_TASK TO CARRY OUT_. Convert the material below into a numbered list, one line per item, with blank lines removed.

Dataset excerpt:
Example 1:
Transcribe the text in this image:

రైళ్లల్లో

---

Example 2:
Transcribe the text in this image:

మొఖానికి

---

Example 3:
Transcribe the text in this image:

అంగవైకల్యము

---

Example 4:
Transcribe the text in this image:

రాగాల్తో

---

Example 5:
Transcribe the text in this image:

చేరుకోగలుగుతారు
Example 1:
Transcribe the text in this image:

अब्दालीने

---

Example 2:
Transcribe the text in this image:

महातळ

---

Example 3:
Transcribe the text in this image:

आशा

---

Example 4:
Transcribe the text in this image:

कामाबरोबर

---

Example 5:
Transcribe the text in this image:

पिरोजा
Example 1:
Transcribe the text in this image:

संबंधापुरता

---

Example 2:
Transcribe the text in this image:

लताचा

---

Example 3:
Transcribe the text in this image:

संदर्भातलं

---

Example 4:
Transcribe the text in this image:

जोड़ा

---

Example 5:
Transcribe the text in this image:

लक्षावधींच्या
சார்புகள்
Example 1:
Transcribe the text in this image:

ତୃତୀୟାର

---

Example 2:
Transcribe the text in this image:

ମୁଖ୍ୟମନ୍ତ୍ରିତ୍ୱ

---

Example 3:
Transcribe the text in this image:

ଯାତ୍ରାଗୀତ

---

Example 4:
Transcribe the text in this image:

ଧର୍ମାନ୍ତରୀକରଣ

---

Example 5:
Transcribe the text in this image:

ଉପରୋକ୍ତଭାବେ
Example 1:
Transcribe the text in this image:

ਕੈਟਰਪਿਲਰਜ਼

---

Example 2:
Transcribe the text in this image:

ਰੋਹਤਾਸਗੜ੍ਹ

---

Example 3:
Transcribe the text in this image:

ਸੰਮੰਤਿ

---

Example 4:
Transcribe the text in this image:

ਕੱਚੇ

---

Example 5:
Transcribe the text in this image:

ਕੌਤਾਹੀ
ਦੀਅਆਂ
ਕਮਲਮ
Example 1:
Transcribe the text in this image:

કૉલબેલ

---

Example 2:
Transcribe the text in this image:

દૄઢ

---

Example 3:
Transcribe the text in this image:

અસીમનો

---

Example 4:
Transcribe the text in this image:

_COMPLETE OUTPUT_.
1. Example 1:
2. Transcribe the text in this image:
3. రైళ్లల్లో
4. ---
5. Example 2:
6. Transcribe the text in this image:
7. మొఖానికి
8. ---
9. Example 3:
10. Transcribe the text in this image:
11. అంగవైకల్యము
12. ---
13. Example 4:
14. Transcribe the text in this image:
15. రాగాల్తో
16. ---
17. Example 5:
18. Transcribe the text in this image:
19. చేరుకోగలుగుతారు
20. Example 1:
21. Transcribe the text in this image:
22. अब्दालीने
23. ---
24. Example 2:
25. Transcribe the text in this image:
26. महातळ
27. ---
28. Example 3:
29. Transcribe the text in this image:
30. आशा
31. ---
32. Example 4:
33. Transcribe the text in this image:
34. कामाबरोबर
35. ---
36. Example 5:
37. Transcribe the text in this image:
38. पिरोजा
39. Example 1:
40. Transcribe the text in this image:
41. संबंधापुरता
42. ---
43. Example 2:
44. Transcribe the text in this image:
45. लताचा
46. ---
47. Example 3:
48. Transcribe the text in this image:
49. संदर्भातलं
50. ---
51. Example 4:
52. Transcribe the text in this image:
53. जोड़ा
54. ---
55. Example 5:
56. Transcribe the text in this image:
57. लक्षावधींच्या
58. சார்புகள்
59. Example 1:
60. Transcribe the text in this image:
61. ତୃତୀୟାର
62. ---
63. Example 2:
64. Transcribe the text in this image:
65. ମୁଖ୍ୟମନ୍ତ୍ରିତ୍ୱ
66. ---
67. Example 3:
68. Transcribe the text in this image:
69. ଯାତ୍ରାଗୀତ
70. ---
71. Example 4:
72. Transcribe the text in this image:
73. ଧର୍ମାନ୍ତରୀକରଣ
74. ---
75. Example 5:
76. Transcribe the text in this image:
77. ଉପରୋକ୍ତଭାବେ
78. Example 1:
79. Transcribe the text in this image:
80. ਕੈਟਰਪਿਲਰਜ਼
81. ---
82. Example 2:
83. Transcribe the text in this image:
84. ਰੋਹਤਾਸਗੜ੍ਹ
85. ---
86. Example 3:
87. Transcribe the text in this image:
88. ਸੰਮੰਤਿ
89. ---
90. Example 4:
91. Transcribe the text in this image:
92. ਕੱਚੇ
93. ---
94. Example 5:
95. Transcribe the text in this image:
96. ਕੌਤਾਹੀ
97. ਦੀਅਆਂ
98. ਕਮਲਮ
99. Example 1:
100. Transcribe the text in this image:
101. કૉલબેલ
102. ---
103. Example 2:
104. Transcribe the text in this image:
105. દૄઢ
106. ---
107. Example 3:
108. Transcribe the text in this image:
109. અસીમનો
110. ---
111. Example 4:
112. Transcribe the text in this image:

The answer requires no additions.